The news could reduce the cost of broadband from BT’s competitors such as TalkTalk and Sky, if they choose to pass the savings onto customers.
The proposals have been submitted for approval to the EC, which has one month to comment, and if this is granted, the changes could come into effect as early as April. The plans would see the cost of using broadband or a phone line fall from £91.50 per year to £87.41, while the cost of using just a broadband line should drop from £14.70 a year to £11.92.

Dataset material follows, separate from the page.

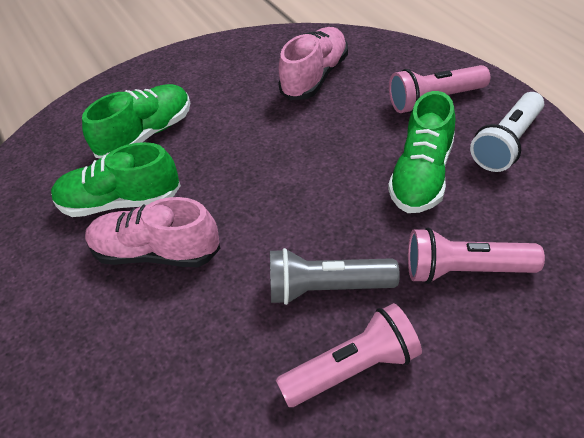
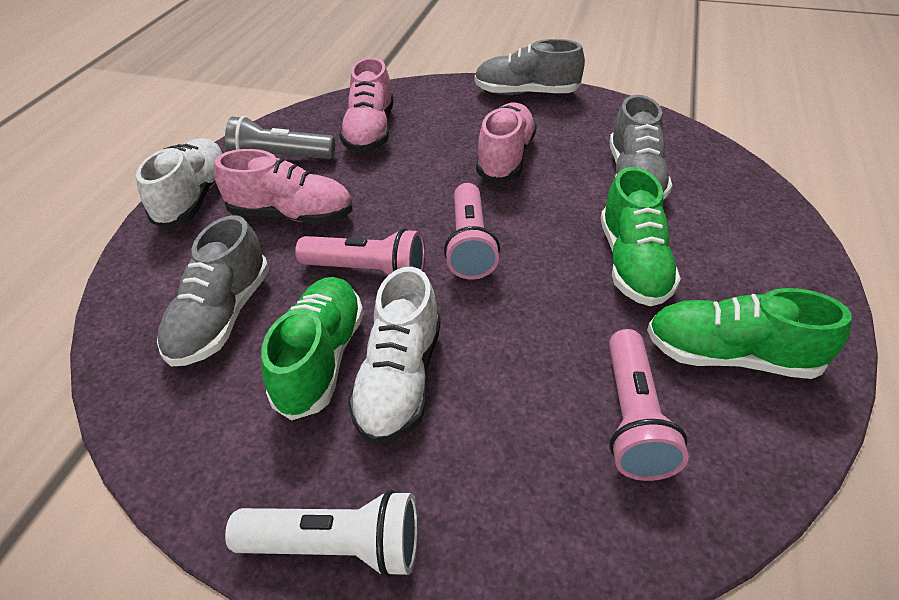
grey shoe: none = 0 -> [157,215,269,367] [475,39,585,95] [610,95,672,200] = 3
pink shoe: [85,197,221,267] [278,27,348,100] = 2 -> [214,149,353,224] [340,57,393,153] [476,102,537,183] = 3
white shoe: none = 0 -> [136,138,224,228] [348,267,441,445] = 2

“Ofcom has notified the European Commission of provisional new charge controls that will apply to certain services provided by Openreach, BT’s wholesale access division,” said Ofcom. “Ofcom will adopt the new controls, subject to the outcome of the European Commission’s new consultation process.”
Ofcom regulates the prices that BT Openreach can sell its services at as it “has been found to have significant market power in the delivery of these services.” The EC has placed the regulatory authority under pressure as it wants to reduce the cost for alternative operators wanting to access BT’s network. TalkTalk has welcomed the proposals, but BT has indicated that it may appeal.
Ofcom said that Openreach should cut its wholesale prices in March last year. Its prices are linked to the Retail Price Index (RPI), but Ofcom suggested that they should be adjusted in real terms as the cost of providing a network decreases.
Last week, Ofcom released its report on broadband performance in the UK, concluding that although internet speeds were rising, ISPs should be more transparent with their advertising. Ofcom is also responsible for the auction of the 4G spectrum, which is scheduled to take place later this year after a number of delays.